Aujourd’hui, la situation a évolué dans le sens d’une mainmise de la Chine beaucoup plus accentuée, et plus que jamais avec cette convergence d’hostilité à Trump partagée par la Chine et Hollywood. En effet, PEN America aborde d’une façon détaillée l’aspect politique de l’opérationnalité de propagande de cette entente, malgré tout placée sur le terrain du profit auquel l’industrie hollywoodienne ne saurait pas résister. La mainmise de la Chine est aussi bien justifiée par ses investissements à Hollywood que par sa situation de premier marché du monde pour l’exploitation des productions cinématographiques. De ce point de vue, Hollywood réagit comme elle l’a déjà fait, en écartant tous les arguments idéologiques.

(Un précédent à cet égard : dans les années 1930, après l’accession de Hitler au pouvoir et le début de la politique antisémite des nazis, Hollywood avait, pour ne pas se couper du marché allemand, montré la plus grande attention à écarter tout film critique du nazisme, – et cela malgré le fait que la quasi-totalité des dirigeants du cinéma, les ‘moguls’ de Hollywood fussent eux-mêmes des juifs. Ce n’est qu’à partir de 1939-1940, quand la politique US devint franchement antiallemande et l’accession au marché allemand de plus en plus difficile, qu’Hollywood partit en guerre contre Hitler.)

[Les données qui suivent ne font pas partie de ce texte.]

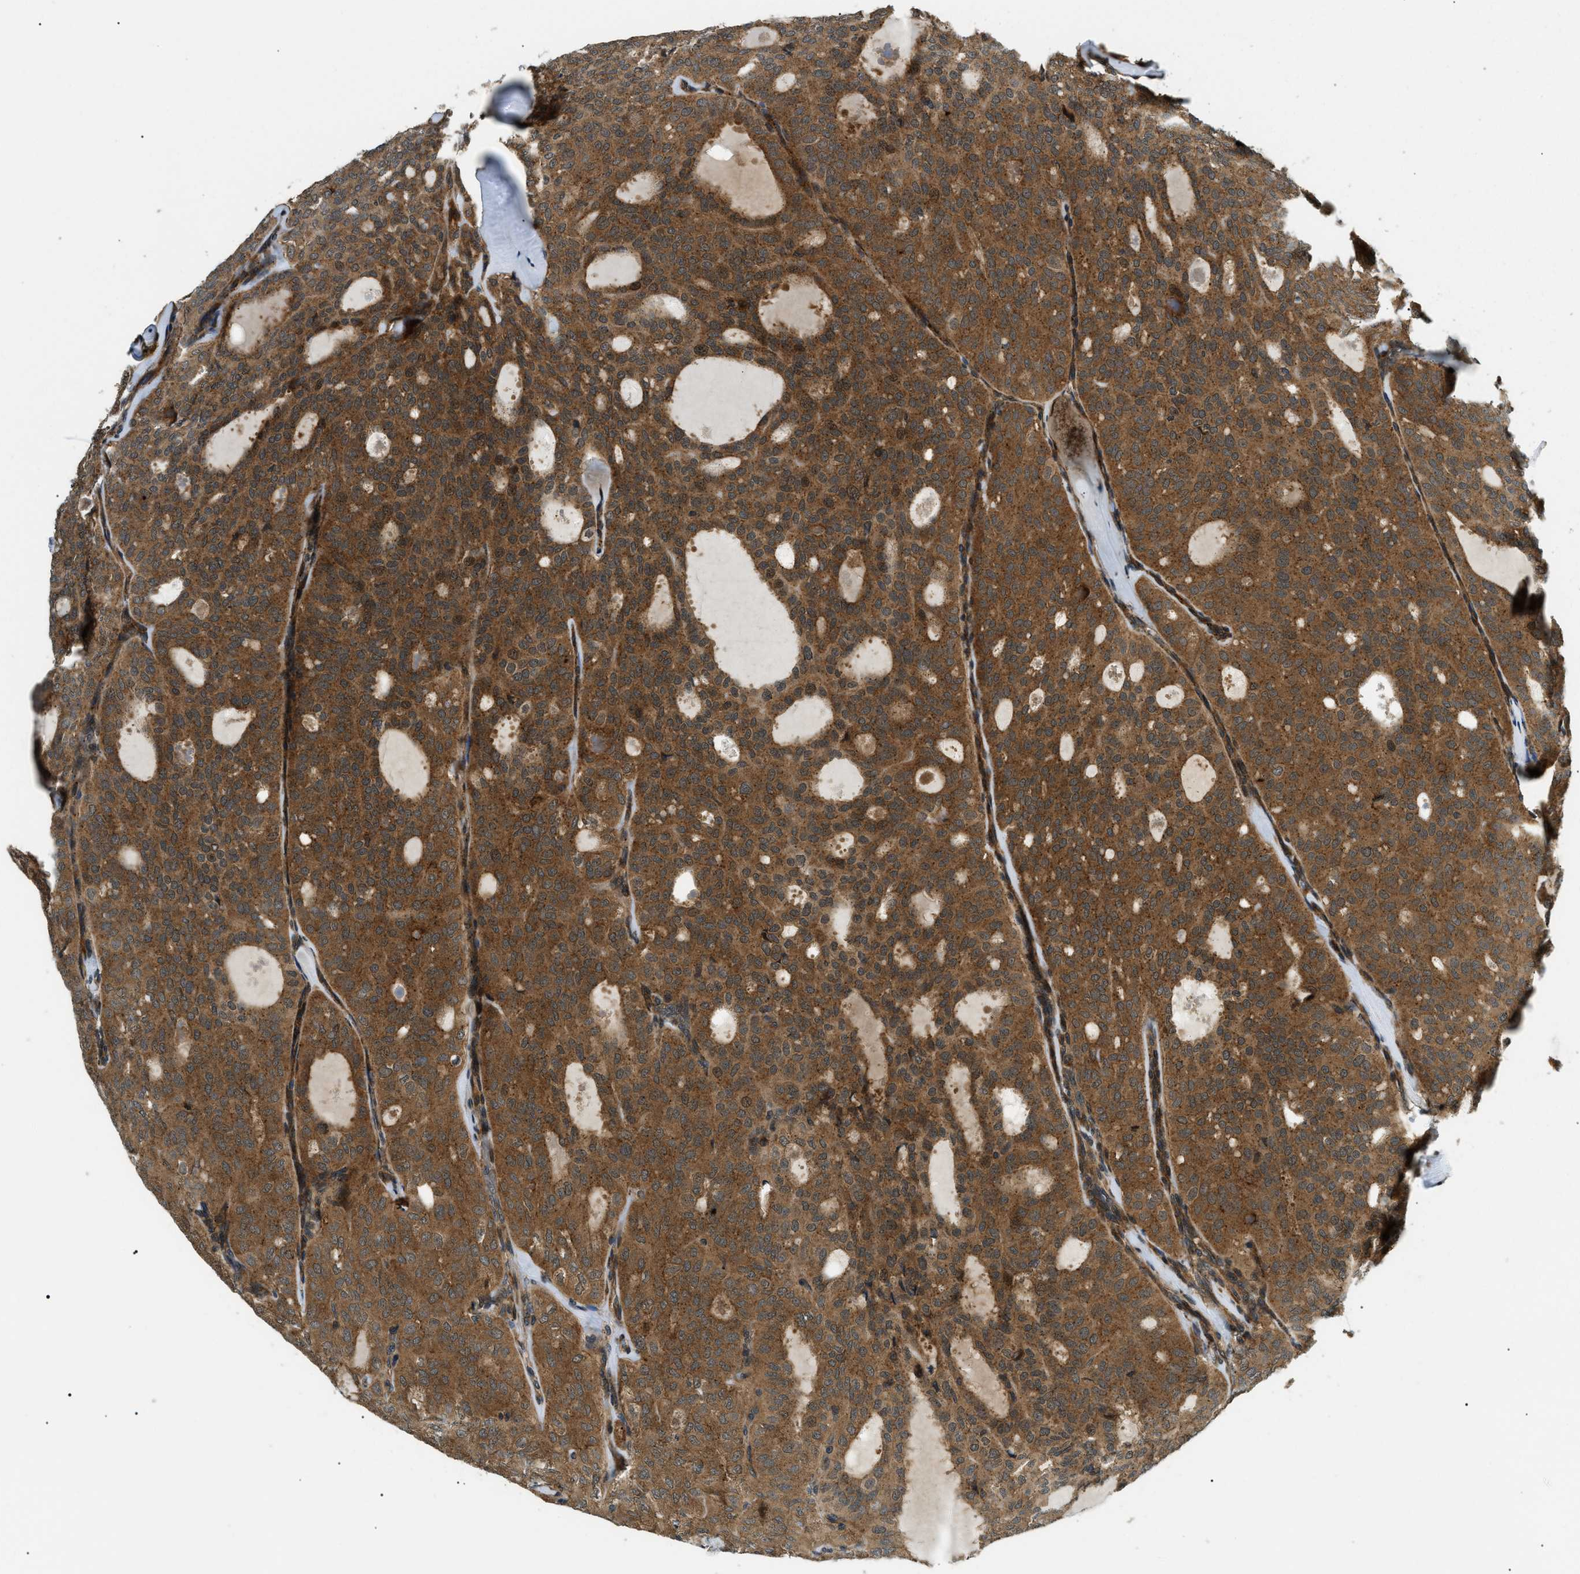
{"staining": {"intensity": "moderate", "quantity": ">75%", "location": "cytoplasmic/membranous"}, "tissue": "thyroid cancer", "cell_type": "Tumor cells", "image_type": "cancer", "snomed": [{"axis": "morphology", "description": "Follicular adenoma carcinoma, NOS"}, {"axis": "topography", "description": "Thyroid gland"}], "caption": "The micrograph reveals a brown stain indicating the presence of a protein in the cytoplasmic/membranous of tumor cells in thyroid cancer (follicular adenoma carcinoma).", "gene": "ATP6AP1", "patient": {"sex": "male", "age": 75}}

Ce qui est remarquable dans le spectacle que nous offre l’enquête de PEN-America, c’est d’observer avec quelle minutie Hollywood s’autocensure pour ne pas déplaire à la Chine, plus précisément au Département de la Propagande du PCC (Parti Communiste Chinois) qui contrôle tous les films projetés sur les écrans chinois. Même l’épisode vis-à-vis de l’Allemagne n’était pas allé assez loin, la situation allemande étant simplement ignorée ; dans le cas chinois, la Chine n’est pas ignorée, elle est plutôt montrée systématiquement d’un point de vue positif, et précisément dans les détails des scénarios.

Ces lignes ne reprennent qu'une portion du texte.